I’m open to hear other alternatives / approach or make this code better but… this is working so far. to find the exact match of 1 or 2 word/s in a sentences ( I didn’t try to find more than 2 words or more. ).
// bio info to text samples //
// bio = 'I am an application developer and I like beer' ; // true
// bio = 'application developer' ; // false
// bio = 'application developer and I dont like Apples and I love Beer' ; // true
bio = 'I translate texts, drink beer, beer and beer.

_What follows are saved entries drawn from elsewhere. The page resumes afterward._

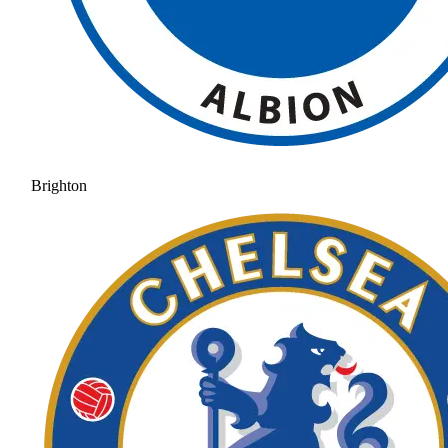
Brighton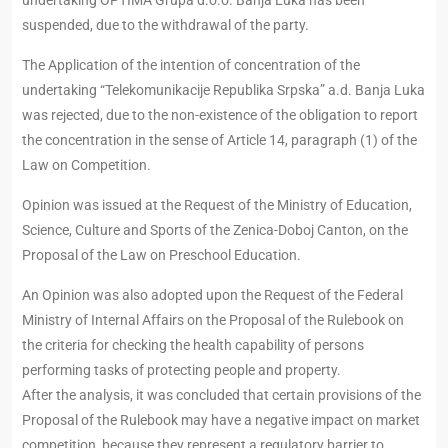
undertaking OPTIMA Grupa d.o.o. Banja Luka has been
suspended, due to the withdrawal of the party.
The Application of the intention of concentration of the
undertaking “Telekomunikacije Republika Srpska” a.d. Banja Luka
was rejected, due to the non-existence of the obligation to report
the concentration in the sense of Article 14, paragraph (1) of the
Law on Competition.
Opinion was issued at the Request of the Ministry of Education,
Science, Culture and Sports of the Zenica-Doboj Canton, on the
Proposal of the Law on Preschool Education.
An Opinion was also adopted upon the Request of the Federal
Ministry of Internal Affairs on the Proposal of the Rulebook on
the criteria for checking the health capability of persons
performing tasks of protecting people and property.
After the analysis, it was concluded that certain provisions of the
Proposal of the Rulebook may have a negative impact on market
competition, because they represent a regulatory barrier to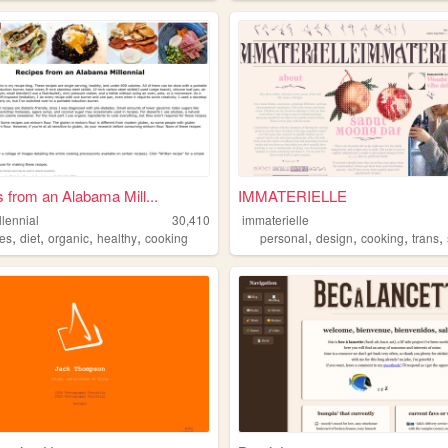
 from an Alabama Mill...
IMMATERIELLE
lennial
30,410
immaterielle
,
,
,
,
,
,
,
,
pes
diet
organic
healthy
cooking
personal
design
cooking
trans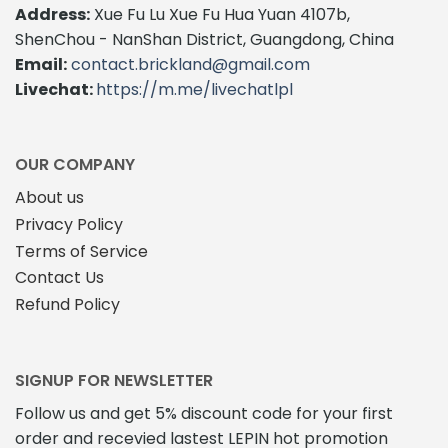
Address:
Xue Fu Lu Xue Fu Hua Yuan 4107b,
ShenChou - NanShan District, Guangdong, China
Email:
contact.brickland@gmail.com
Livechat:
https://m.me/livechatlpl
OUR COMPANY
About us
Privacy Policy
Terms of Service
Contact Us
Refund Policy
SIGNUP FOR NEWSLETTER
Follow us and get 5% discount code for your first
order and recevied lastest LEPIN hot promotion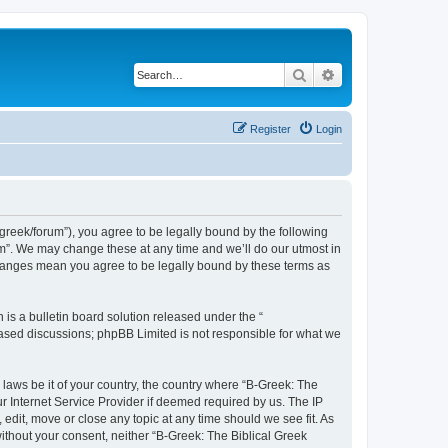
Search
Advanced search
Register
Login
bgreek/forum”), you agree to be legally bound by the following
rum”. We may change these at any time and we’ll do our utmost in
 changes mean you agree to be legally bound by these terms as
s a bulletin board solution released under the “
 based discussions; phpBB Limited is not responsible for what we
 laws be it of your country, the country where “B-Greek: The
r Internet Service Provider if deemed required by us. The IP
edit, move or close any topic at any time should we see fit. As
without your consent, neither “B-Greek: The Biblical Greek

I am a morning person'; // true
// bio = 'I use apple-cyder everyday' ; // false
// bio = 'every day I listen The Beatles on the radio' ; // 4- true
// bio = 'every month I buy potato chips';
// bio = "find me dont have instagram : @asas__li"

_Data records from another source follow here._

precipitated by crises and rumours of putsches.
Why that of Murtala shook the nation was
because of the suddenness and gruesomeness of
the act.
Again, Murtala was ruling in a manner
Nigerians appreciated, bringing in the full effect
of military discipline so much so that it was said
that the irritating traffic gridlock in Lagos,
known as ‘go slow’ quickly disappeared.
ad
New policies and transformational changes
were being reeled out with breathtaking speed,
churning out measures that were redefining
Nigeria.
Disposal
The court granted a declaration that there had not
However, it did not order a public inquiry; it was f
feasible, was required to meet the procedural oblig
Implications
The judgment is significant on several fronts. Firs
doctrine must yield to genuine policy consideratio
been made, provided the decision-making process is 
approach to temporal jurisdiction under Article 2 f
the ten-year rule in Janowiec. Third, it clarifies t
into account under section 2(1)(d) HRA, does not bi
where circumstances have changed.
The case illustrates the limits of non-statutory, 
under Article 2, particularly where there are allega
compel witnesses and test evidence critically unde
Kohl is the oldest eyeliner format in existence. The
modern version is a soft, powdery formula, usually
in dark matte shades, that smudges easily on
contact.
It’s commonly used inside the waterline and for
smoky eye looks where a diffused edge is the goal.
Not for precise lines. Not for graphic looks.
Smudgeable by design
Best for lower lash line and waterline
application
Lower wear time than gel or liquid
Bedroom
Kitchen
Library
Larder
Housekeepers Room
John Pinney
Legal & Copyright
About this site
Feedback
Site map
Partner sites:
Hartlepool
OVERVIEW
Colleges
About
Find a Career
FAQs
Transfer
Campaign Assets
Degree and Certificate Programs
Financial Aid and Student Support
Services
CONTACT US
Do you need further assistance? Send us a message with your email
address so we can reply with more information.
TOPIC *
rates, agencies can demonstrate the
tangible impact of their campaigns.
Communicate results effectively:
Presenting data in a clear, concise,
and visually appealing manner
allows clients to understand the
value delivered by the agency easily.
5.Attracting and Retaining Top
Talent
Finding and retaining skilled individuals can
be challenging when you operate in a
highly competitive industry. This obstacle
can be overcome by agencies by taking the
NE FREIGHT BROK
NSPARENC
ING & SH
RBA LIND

// bio = "find me dont have instagram"
// bio = 'Im a Freelance translator beer fr' ; // true
const blacklist = [
'trans',
'apples',
'beer',
"beat",
"morning person",
"potato chips",
"instagram",
];
// ----- no need --- FROM here -----
console.log(blacklist);
console.log(bio);
var linea="";
var hits=0;
for ( var j=0; j < bio.length; j++ ) {
linea=linea +"-"; }
console.log(linea);
// ----- no need ---- TO here -----
var hits=0;
for (var i = 0; i < blacklist.length; i++) {
var re = new RegExp("\\b" + blacklist[i] + "\\b", "g");
var quant=(bio.match(re) ? bio.match(re).length : 0);
if(quant!==0){
hits++;
console.log( quant, "EXACT Match/es for " + blacklist[i] );
} else {
// console.log("No Matches");
}
}
console.log('Total Found:', hits);